Applications can query the implementation using vkGetPhysicalDeviceRefreshableObjectTypesKHR to discover which Vulkan object types have implicit device memory allocations and can be explicitly refreshed with this extension. vkCmdRefreshObjectsKHR is then used to refresh the object’s device memory data from a safe copy stored in SEU-safe memory. For the purposes of synchronization, vkCmdRefreshObjectsKHR is considered a transfer write operation.
Vulkan Functionality Removed from Vulkan SC 1.0
In keeping with the safety-critical philosophy of reducing code complexity wherever possible, there are a number of Vulkan features and commands that have not been included in Vulkan SC 1.0. In general, any extension that was promoted to core in Vulkan 1.1 or 1.2 is only supported in the core formulation in order to avoid duplicate functionality. For non-promoted extensions, only a subset of Vulkan extensions have been included in Vulkan SC 1.0. Any deprecated aliases are not included as there are no code compatibility concerns.
As the pipeline compilation process is handled completely offline in Vulkan SC, there is no need for shader modules and related functionality (vkCreateShaderModule, etc.). Similarly there is no need for pipeline derivatives and pipeline cache utility functions (vkMergePipelineCaches, vkGetPipelineCacheData).
Memory handling has been made more deterministic with the removal of sparse resources and sparse memory binding support, elimination of application allocation callbacks, and removal of memory freeing (vkFreeMemory) and pooled object destructors (vkDestroy*Pool). The expectation is that an application will create all memory allocations and pools at initialization time and then (re-)use these through the application’s lifetime in a deterministic manner in order to avoid memory fragmentation. Individual object creation and destruction is supported through the use of the static memory handling via the object reservation API.
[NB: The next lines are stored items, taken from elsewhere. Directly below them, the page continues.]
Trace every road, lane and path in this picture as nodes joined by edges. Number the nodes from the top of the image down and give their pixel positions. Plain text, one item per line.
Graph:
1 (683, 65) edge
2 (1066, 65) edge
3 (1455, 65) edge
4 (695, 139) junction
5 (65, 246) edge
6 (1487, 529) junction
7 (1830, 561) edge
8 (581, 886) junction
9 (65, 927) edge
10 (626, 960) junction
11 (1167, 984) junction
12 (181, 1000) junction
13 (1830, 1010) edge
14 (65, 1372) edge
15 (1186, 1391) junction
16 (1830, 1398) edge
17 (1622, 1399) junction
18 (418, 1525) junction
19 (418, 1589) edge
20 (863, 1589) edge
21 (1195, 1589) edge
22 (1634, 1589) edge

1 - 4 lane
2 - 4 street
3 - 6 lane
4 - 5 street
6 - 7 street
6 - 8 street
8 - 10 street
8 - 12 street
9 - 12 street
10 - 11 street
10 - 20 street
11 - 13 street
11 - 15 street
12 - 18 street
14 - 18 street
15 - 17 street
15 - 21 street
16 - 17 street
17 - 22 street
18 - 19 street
Command pools have been simplified by the removal of the trim functionality (vkTrimCommandPool) and the ability to release resources on reset (VK_COMMAND_POOL_RESET_RELEASE_RESOURCES_BIT). Some other aspects of command buffers and command pools have also been made optional (multiple simultaneous recording, simultaneous use, etc). Resource descriptors have been simplified with the removal of descriptor update templates.
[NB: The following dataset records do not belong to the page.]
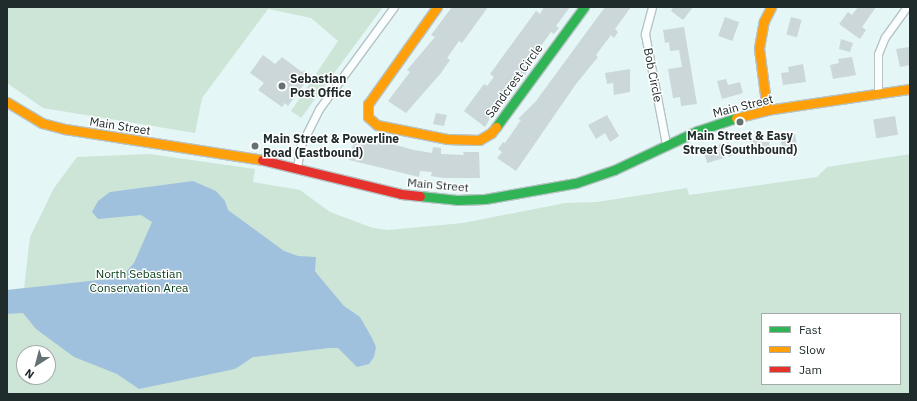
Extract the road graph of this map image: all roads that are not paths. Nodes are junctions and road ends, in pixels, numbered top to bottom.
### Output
1 (394, 7) edge
2 (437, 7) edge
3 (584, 7) edge
4 (652, 7) edge
5 (771, 7) edge
6 (907, 7) edge
7 (910, 89) edge
8 (878, 94) junction
9 (7, 102) edge
10 (767, 110) junction
11 (666, 144) junction
12 (297, 167) junction

1 - 12 street
2 - 3 street, Sandcrest Circle
4 - 11 street, Bob Circle
5 - 10 street
6 - 8 street
7 - 8 street, Main Street
8 - 10 street, Main Street
9 - 12 street, Main Street
10 - 11 street, Main Street
11 - 12 street, Main Street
Wrapping Up and Looking Forward
The Vulkan SC 1.0 API successfully evolves the proven, explicit level of control in Vulkan 1.2, and streamlines it further to reduce safety certification documentation and testing surface area. Vulkan SC enables state-of-the-art GPU-accelerated graphics and computation to be deployed in safety-critical systems that are certified to meet industry functional safety standards.
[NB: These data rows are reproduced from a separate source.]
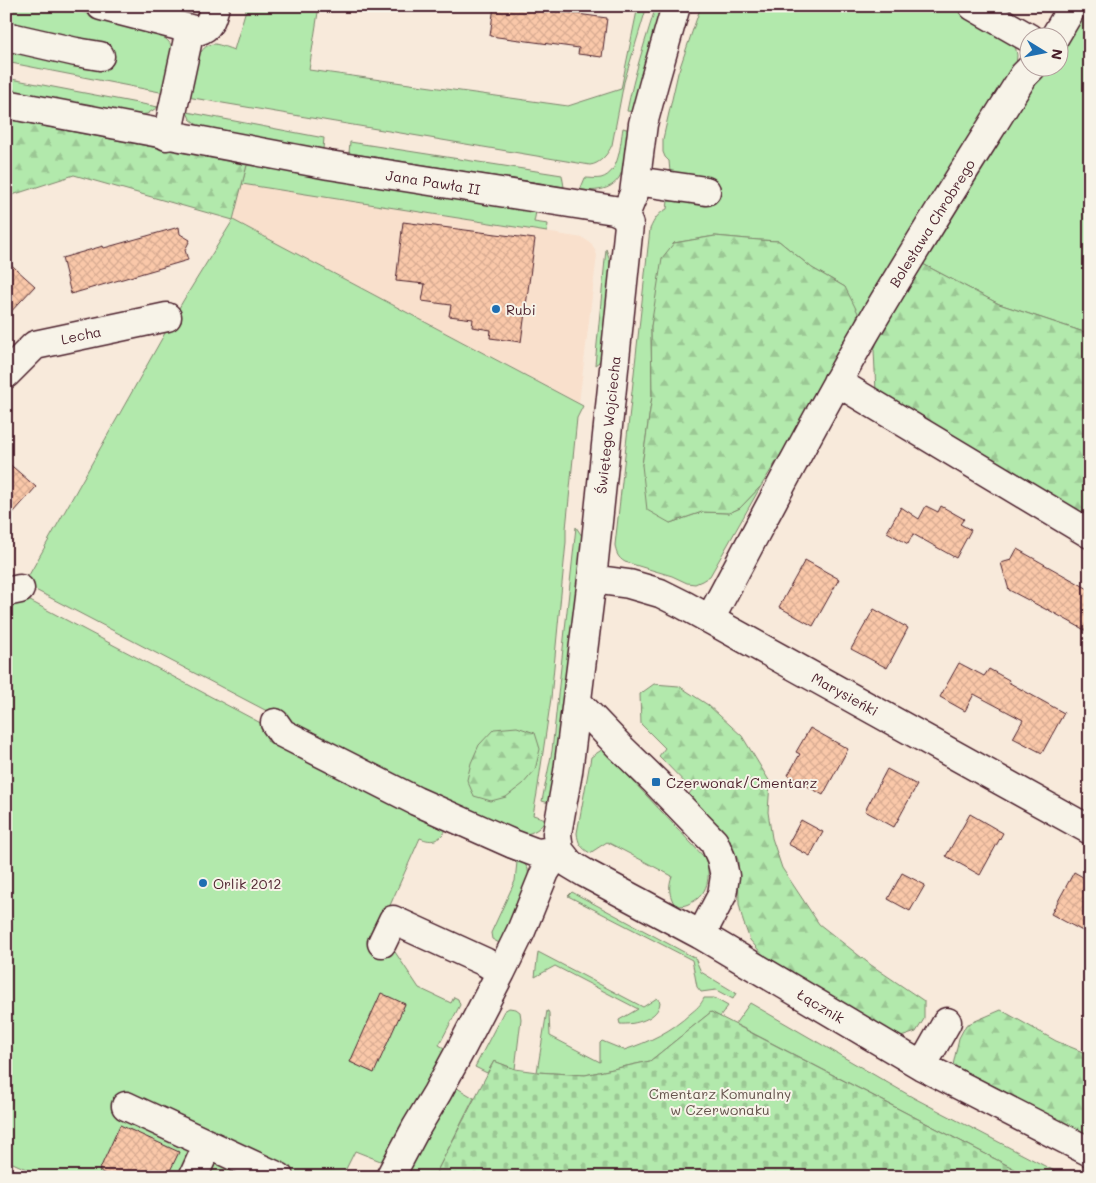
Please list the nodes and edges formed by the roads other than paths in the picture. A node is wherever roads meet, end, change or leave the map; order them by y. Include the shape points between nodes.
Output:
1 (101, 6) edge
2 (215, 6) edge
3 (676, 6) edge
4 (973, 6) edge
5 (1072, 6) edge
6 (1060, 28) edge
7 (190, 30) junction
8 (1018, 32) edge
9 (6, 36) edge
10 (100, 56) dead end
11 (1022, 78) edge
12 (6, 104) edge
13 (167, 136) junction
14 (636, 182) junction
15 (706, 191) dead end
16 (625, 215) junction
17 (167, 317) dead end
18 (6, 374) edge
19 (837, 382) junction
20 (1090, 534) edge
21 (592, 579) junction
22 (710, 618) junction
23 (577, 702) junction
24 (275, 723) dead end
25 (1090, 830) edge
26 (559, 850) junction
27 (701, 935) junction
28 (382, 943) dead end
29 (501, 972) junction
30 (947, 1022) dead end
31 (922, 1066) junction
32 (126, 1106) dead end
33 (208, 1144) junction
34 (1090, 1152) edge
35 (193, 1177) edge
36 (279, 1177) edge
37 (390, 1177) edge

1 - 7 street
2 - 7 street via 205,29
3 - 14 street, Świętego Wojciecha via 644,124
4 - 8 street
5 - 6 street
7 - 13 street
9 - 10 street
11 - 19 street, Bolesława Chrobrego
12 - 13 street, Jana Pawła II
13 - 16 street, Jana Pawła II via 614,210
14 - 15 street
14 - 16 street, Świętego Wojciecha
16 - 21 street, Świętego Wojciecha via 629,225
17 - 18 street, Lecha via 35,345
19 - 20 street
19 - 22 street, Bolesława Chrobrego
21 - 22 street, Marysieńki via 629,584 660,593
21 - 23 street, Świętego Wojciecha
22 - 25 street, Marysieńki
23 - 26 street, Świętego Wojciecha via 557,834
23 - 27 street via 714,842 726,876 722,895
24 - 26 street via 282,733 483,831 537,853
26 - 27 street, Łącznik via 570,864 585,873
26 - 29 street via 545,872
27 - 31 street, Łącznik
28 - 29 street via 393,920
29 - 37 street
30 - 31 street
31 - 34 street, Łącznik
32 - 33 street
33 - 35 street
33 - 36 street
Vulkan SC 1.0 introduces offline pipeline compilation and static device object memory handling to provide deterministic behavior and predictable execution times, together with new fault handling and object refresh mechanisms for robust run-time operation. Finally, Vulkan SC 1.0 eliminates, or makes optional aspects of the Vulkan 1.2 API which would be challenging to certify or which contribute significantly to driver complexity.
The Vulkan® SC 1.0 API Specification is now publicly released, and the Vulkan SC Conformance Test Suite is also freely available in open source, and multiple vendors, including CoreAVI and NVIDIA, already have officially-conformant Vulkan SC 1.0 implementations. Industry feedback on the specification is welcome at the Vulkan SC specification GitHub repository.